- WHAT TO PRODUCE:
In the listing below, find the line containing "Infos zur Tour Kaiserstuhl-Runde" and the line containing "Jens Vögele". Repeat exactly those two lines and every line between them, nothing more.
══════════
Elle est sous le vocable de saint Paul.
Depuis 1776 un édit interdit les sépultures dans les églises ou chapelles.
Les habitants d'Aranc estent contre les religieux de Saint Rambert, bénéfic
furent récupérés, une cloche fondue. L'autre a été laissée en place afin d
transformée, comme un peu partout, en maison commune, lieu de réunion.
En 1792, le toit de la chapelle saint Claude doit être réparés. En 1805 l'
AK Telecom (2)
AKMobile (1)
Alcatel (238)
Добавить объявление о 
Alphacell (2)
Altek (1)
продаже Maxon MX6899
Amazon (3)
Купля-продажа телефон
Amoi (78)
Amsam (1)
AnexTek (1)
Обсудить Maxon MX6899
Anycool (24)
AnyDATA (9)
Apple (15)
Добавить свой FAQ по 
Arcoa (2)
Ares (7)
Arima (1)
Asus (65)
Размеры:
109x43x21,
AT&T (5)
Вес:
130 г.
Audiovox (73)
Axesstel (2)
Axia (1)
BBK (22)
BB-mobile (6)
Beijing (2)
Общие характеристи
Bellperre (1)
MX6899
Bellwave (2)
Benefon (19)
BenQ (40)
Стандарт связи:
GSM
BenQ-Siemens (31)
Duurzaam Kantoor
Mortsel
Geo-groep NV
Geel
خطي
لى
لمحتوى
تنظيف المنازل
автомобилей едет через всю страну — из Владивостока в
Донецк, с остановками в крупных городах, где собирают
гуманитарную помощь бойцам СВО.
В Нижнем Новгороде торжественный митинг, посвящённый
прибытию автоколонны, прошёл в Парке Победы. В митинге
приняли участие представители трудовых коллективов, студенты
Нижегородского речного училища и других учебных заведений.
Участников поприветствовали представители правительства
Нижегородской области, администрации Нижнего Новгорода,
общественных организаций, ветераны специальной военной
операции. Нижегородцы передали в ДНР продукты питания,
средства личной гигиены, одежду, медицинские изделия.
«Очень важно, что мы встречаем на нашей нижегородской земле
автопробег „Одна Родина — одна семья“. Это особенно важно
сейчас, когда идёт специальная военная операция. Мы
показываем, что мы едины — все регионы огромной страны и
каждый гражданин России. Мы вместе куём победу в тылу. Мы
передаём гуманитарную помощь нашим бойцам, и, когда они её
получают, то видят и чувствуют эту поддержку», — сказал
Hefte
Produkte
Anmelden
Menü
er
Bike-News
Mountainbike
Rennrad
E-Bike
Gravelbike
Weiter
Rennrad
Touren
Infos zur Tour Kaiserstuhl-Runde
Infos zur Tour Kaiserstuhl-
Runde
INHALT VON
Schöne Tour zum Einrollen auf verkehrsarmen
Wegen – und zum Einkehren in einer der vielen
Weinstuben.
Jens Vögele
══════════
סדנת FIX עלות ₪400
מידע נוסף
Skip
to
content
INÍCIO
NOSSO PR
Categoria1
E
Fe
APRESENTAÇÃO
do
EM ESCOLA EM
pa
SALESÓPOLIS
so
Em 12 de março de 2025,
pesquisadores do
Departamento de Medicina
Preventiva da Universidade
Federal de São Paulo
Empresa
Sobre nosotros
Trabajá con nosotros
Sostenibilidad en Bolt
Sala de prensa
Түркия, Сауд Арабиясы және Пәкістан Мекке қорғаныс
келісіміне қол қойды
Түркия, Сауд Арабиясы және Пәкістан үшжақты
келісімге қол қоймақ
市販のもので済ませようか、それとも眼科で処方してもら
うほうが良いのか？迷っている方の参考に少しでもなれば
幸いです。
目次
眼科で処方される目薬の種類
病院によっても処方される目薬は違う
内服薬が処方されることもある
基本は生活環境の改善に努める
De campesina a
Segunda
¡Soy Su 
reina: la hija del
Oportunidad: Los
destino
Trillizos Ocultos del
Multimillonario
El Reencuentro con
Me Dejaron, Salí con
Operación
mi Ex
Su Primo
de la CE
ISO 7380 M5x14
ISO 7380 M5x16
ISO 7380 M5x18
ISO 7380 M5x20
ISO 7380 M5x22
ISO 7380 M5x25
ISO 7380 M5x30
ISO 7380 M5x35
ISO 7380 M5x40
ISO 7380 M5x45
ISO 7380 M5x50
══════════
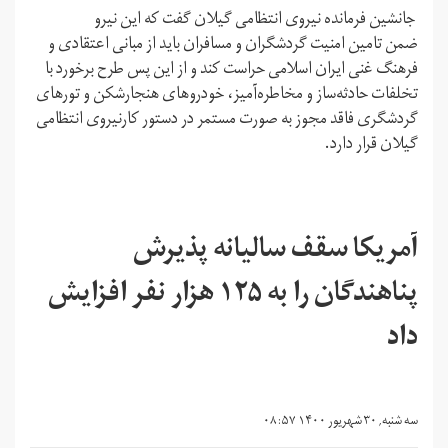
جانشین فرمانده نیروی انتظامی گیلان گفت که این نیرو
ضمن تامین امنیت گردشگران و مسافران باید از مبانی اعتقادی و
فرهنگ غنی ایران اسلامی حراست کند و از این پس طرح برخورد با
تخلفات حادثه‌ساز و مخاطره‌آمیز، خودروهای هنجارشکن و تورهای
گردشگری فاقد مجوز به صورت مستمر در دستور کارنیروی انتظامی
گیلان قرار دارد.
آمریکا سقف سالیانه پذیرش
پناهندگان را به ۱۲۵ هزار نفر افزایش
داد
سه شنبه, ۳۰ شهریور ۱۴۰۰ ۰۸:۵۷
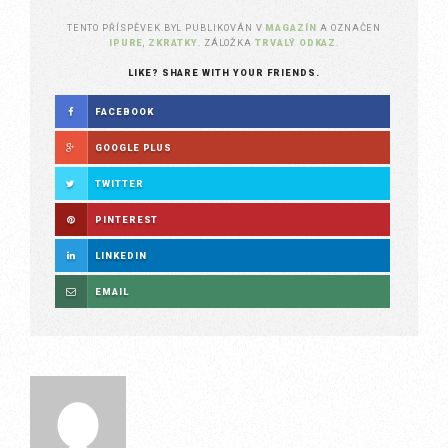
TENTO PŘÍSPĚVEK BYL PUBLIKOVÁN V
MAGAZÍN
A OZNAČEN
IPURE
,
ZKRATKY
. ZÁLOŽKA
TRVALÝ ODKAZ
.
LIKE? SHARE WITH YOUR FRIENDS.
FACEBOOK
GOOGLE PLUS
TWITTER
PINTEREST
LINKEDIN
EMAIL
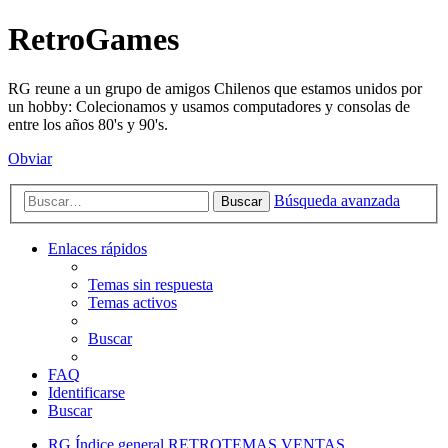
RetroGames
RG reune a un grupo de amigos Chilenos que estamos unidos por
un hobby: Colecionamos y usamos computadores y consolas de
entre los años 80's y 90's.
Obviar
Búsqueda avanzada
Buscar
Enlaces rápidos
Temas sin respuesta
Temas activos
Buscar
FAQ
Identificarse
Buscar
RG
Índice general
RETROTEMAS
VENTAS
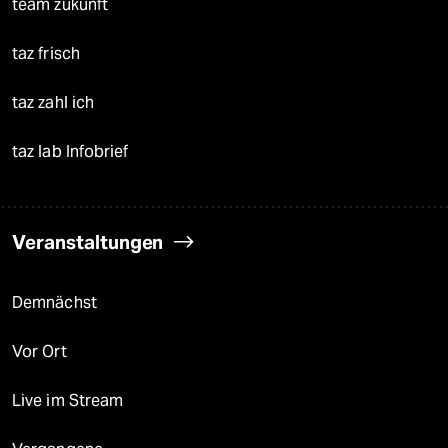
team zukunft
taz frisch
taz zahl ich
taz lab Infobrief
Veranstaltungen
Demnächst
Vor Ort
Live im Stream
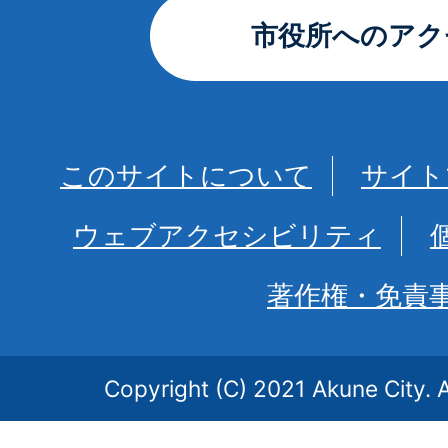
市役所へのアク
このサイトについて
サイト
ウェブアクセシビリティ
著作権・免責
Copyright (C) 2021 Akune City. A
══════════
- RESPONSE TO THE TASK:
Infos zur Tour Kaiserstuhl-Runde
Infos zur Tour Kaiserstuhl-
Runde
INHALT VON
Schöne Tour zum Einrollen auf verkehrsarmen
Wegen – und zum Einkehren in einer der vielen
Weinstuben.
Jens Vögele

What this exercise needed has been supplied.